=== Task statement ===
Copy the records word for word from the line with "7,07; please answer the same way." to the line with "It shows 8,52", both of those lines included.

[Extracted data entries]

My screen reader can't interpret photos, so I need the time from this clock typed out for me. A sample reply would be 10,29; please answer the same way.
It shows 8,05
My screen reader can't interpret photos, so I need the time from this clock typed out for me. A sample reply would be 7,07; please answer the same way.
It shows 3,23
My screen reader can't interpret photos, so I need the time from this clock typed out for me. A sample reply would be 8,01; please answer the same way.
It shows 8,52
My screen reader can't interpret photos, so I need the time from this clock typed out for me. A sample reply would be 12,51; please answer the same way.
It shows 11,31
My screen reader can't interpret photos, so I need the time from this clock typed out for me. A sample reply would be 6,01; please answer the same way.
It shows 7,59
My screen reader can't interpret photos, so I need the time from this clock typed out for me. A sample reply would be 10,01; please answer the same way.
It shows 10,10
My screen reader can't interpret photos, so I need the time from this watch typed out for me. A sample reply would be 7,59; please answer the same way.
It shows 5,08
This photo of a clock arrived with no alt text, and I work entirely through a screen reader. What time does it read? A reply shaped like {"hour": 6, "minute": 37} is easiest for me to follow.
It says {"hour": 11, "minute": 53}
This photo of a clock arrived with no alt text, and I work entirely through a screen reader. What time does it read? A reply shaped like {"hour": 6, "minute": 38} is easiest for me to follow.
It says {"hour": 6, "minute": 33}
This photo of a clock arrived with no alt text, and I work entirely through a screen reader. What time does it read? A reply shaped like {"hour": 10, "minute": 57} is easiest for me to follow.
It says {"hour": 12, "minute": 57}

--

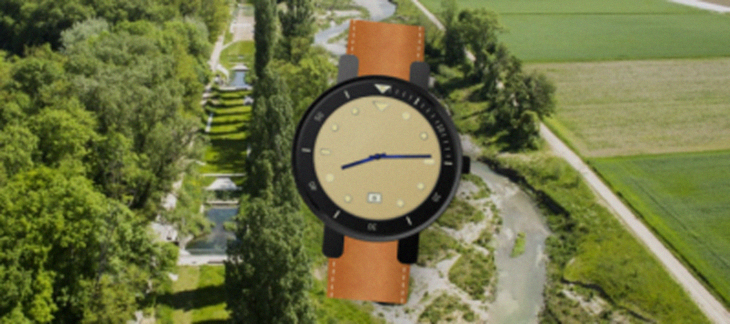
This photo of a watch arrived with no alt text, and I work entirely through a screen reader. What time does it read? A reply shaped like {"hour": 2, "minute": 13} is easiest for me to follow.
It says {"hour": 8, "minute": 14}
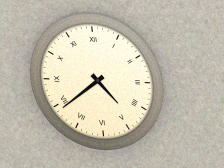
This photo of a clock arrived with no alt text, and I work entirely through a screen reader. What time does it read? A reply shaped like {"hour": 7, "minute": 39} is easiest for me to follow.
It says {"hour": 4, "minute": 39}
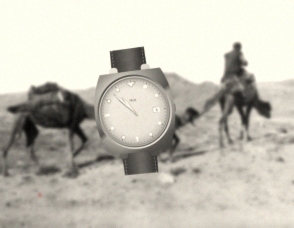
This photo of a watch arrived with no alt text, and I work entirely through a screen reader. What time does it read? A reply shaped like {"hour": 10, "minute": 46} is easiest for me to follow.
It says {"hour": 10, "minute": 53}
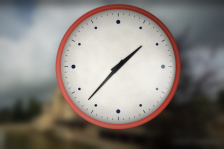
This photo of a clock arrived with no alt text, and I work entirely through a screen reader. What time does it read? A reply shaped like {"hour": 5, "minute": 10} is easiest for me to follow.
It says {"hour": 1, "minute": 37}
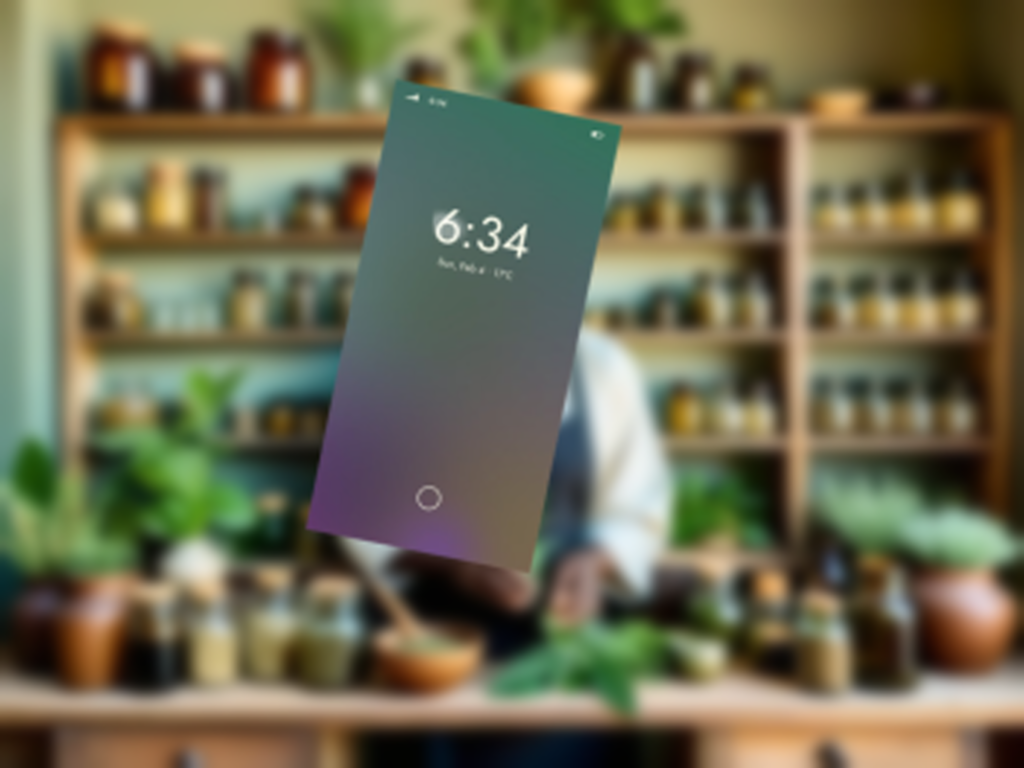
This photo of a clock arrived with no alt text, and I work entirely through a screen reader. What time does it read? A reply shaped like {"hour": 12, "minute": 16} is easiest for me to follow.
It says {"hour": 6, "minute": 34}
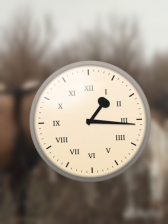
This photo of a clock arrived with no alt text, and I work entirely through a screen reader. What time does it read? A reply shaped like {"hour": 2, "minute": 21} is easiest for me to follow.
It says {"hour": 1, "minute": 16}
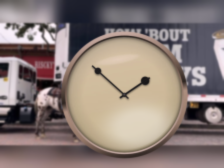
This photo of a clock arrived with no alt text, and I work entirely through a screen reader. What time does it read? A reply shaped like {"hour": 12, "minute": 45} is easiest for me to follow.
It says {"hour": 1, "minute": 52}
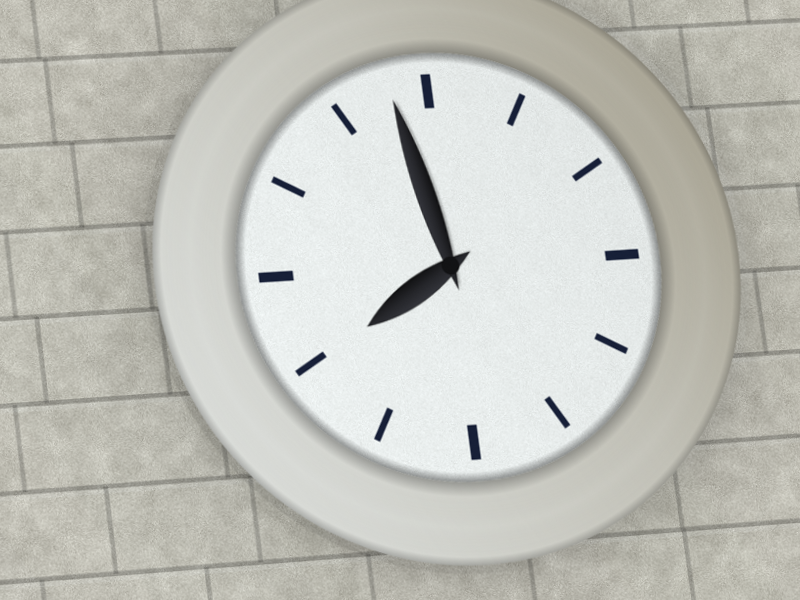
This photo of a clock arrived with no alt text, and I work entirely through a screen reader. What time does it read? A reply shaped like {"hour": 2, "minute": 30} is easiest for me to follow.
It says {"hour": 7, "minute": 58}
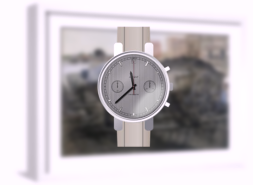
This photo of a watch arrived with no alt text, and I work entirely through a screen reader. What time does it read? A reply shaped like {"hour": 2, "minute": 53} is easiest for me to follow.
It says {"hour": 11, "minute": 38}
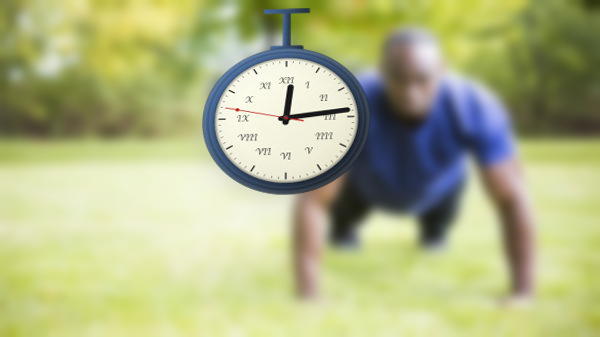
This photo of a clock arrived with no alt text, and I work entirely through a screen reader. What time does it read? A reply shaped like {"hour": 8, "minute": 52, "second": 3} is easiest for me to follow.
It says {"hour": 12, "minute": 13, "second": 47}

---

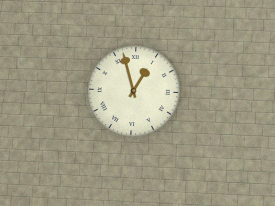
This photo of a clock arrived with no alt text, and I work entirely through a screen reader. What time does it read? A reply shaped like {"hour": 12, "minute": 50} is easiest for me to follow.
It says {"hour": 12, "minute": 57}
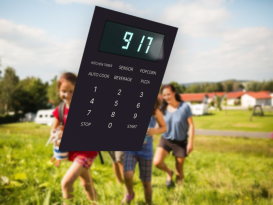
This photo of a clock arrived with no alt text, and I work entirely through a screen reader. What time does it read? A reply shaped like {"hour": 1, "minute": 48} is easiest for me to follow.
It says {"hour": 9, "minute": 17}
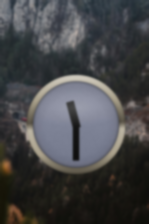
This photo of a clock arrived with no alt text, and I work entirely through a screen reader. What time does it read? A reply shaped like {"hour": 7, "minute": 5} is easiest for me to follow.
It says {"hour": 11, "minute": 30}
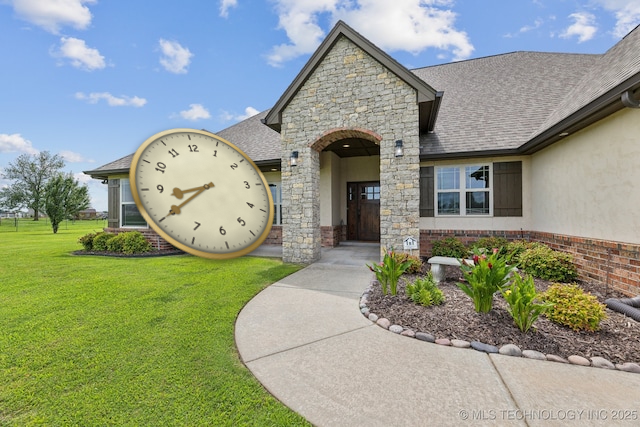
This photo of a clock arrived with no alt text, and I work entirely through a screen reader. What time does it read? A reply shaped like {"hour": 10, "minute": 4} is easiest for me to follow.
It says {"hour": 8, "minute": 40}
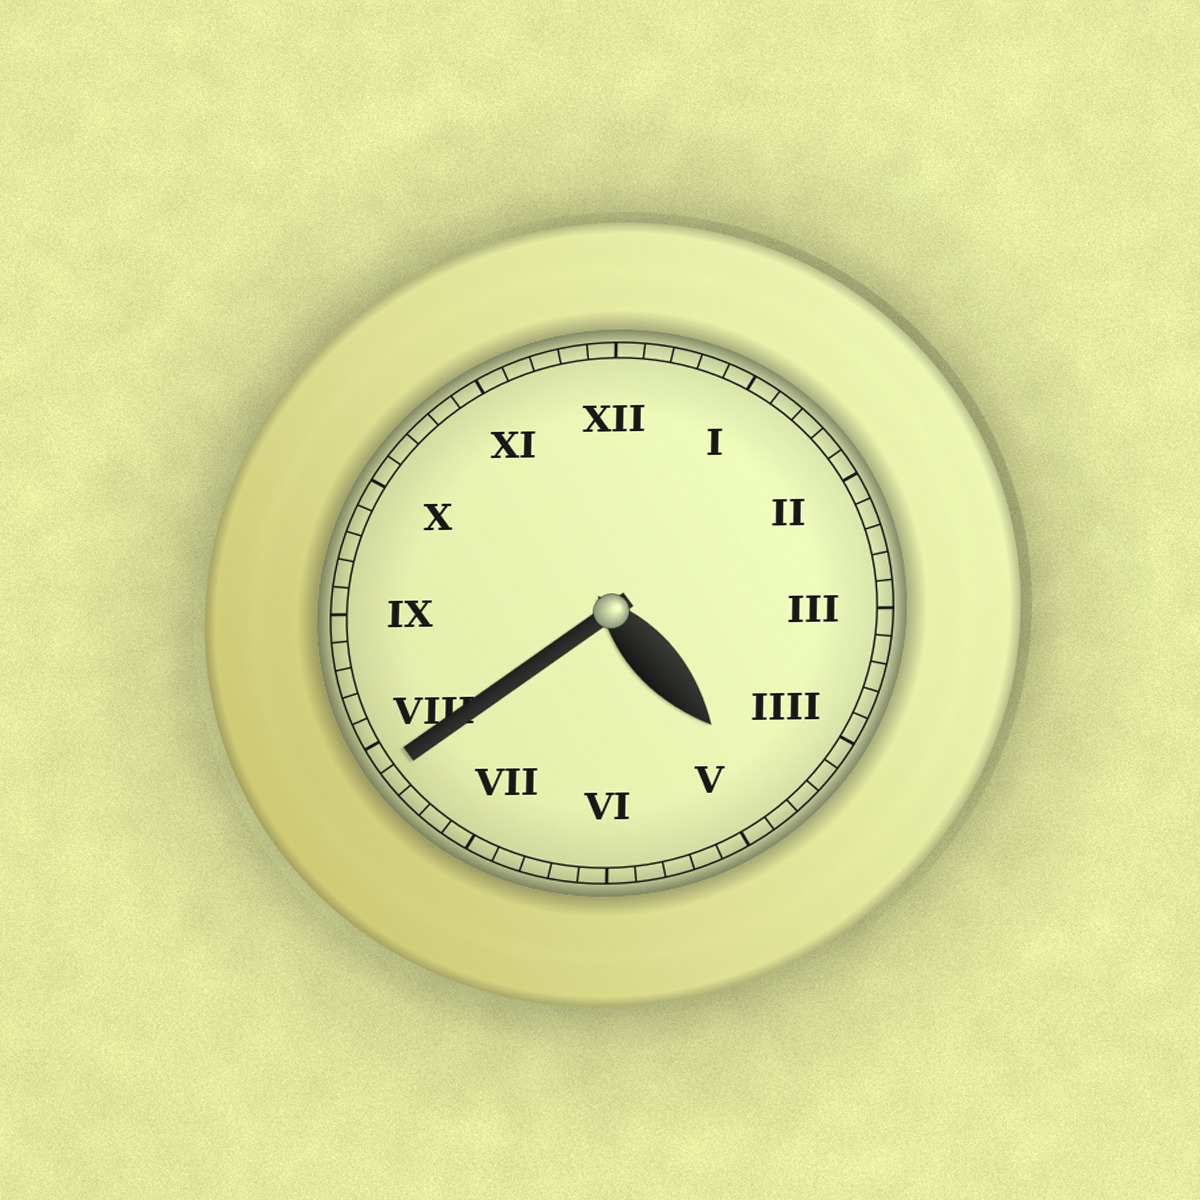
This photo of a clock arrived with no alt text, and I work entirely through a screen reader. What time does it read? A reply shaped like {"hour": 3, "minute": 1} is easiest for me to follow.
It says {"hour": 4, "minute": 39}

=== Finished task ===
My screen reader can't interpret photos, so I need the time from this clock typed out for me. A sample reply would be 7,07; please answer the same way.
It shows 3,23
My screen reader can't interpret photos, so I need the time from this clock typed out for me. A sample reply would be 8,01; please answer the same way.
It shows 8,52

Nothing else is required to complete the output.